Monuments. Really grandiose Buildings that take a lot of effort, time, gold, and materials to build, but enhance the city’s reputation, bring in merchants, gold, visitors - even pilgrims. IF they want to keep religion largely out of the game, some other possibilities could be Palatial Residences, great City Halls or Guild Halls, massive City Market buildings or areas - and if the game ever gets rivers and bridges, a great stone bridge complete with room on it for buildings and a massive gate house on the end away from the city.

1 Like

Yes, you’re in that same line of thinking, where the whole nature of the city development and its relationship to the outside world can grow far beyond “Tier 4” upgrade to your city center, the city is humming along and you’re pretty much ready to try another random map. I don’t really want to suggest an Avatar per se, but the idea that there is a generic “governor” that the player is represented by, and actions affect the interaction with the “outside” which can come in all kinds of forms. A lot of this is already represented in other similar games, so what is going to make this one more than “it’s nice to try and a little different graphically”.

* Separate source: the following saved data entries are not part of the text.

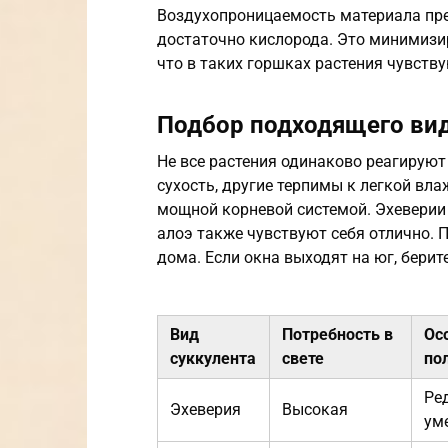
Воздухопроницаемость материала пр
достаточно кислорода. Это минимизир
что в таких горшках растения чувству
Подбор подходящего вид
Не все растения одинаково реагирую
сухость, другие терпимы к легкой вл
мощной корневой системой. Эхеверии
алоэ также чувствуют себя отлично. 
дома. Если окна выходят на юг, бери
Вид
Потребность в
Ос
суккулента
свете
по
Ре
Эхеверия
Высокая
ум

I kind of like the sandbox/dollhouse nature of the game. I want to build a town with only a little bit of difficulty leveled in with the peppering of raids and resource management. I just want to magically build little architectural areas and see procedural growth in the town, not be the entire municipal administration for a city. I do like a lot of the points and topics you bring up and am not really hear to contest anything specific. I just want there to be a voice of simplicity in design and execution to be here with the multi-layered intensely detailed and micro-managing ideas you present.

1 Like

It has been explained to me that the Game Concept is of a miscellaneous group of refugees founding a new place far from their oppressive former home, and therefore utterly egalitarian and non-heirarchial. I could argue that this means they are North American pre-city natives (which would make a heck of a game, but quite different from the one we are playing!) but whatever.

Point is that from that I do not realistically think we are going to get a City Administration and ‘Tiers’ of civil population like nobles, merchants, serfs, etc. - or many of the mechanics associated with such differentiations, like City Halls, Palaces, Police, or other ‘heirarchial’ structures.

On the other hand, some more substantial ‘contact’ with the Outside World besides the deus ex machina Traders and Raiders is possible even within the context of the current game, and could be added without massive re-coding or re-design of the basic game, so I, at least, will keep trying to suggest ways that could be done . . .

There’s a lot of interesting ideas expressed throughout this multi-post thread. Given that we haven’t yet seen everything that Crate may throw into the mix, I’m one who is open to how things will evolve.

That said, when suggesting more substantial contact with the outside world, if there aren’t variables involved, then the point of that contact is lost. So thinking that the varying results of that contact could be added without a whole LOT of additional work isn’t realistic, as it would also likely effect the growth of the town either in a positive or negative way.

1 Like

This topic was automatically closed 90 days after the last reply. New replies are no longer allowed.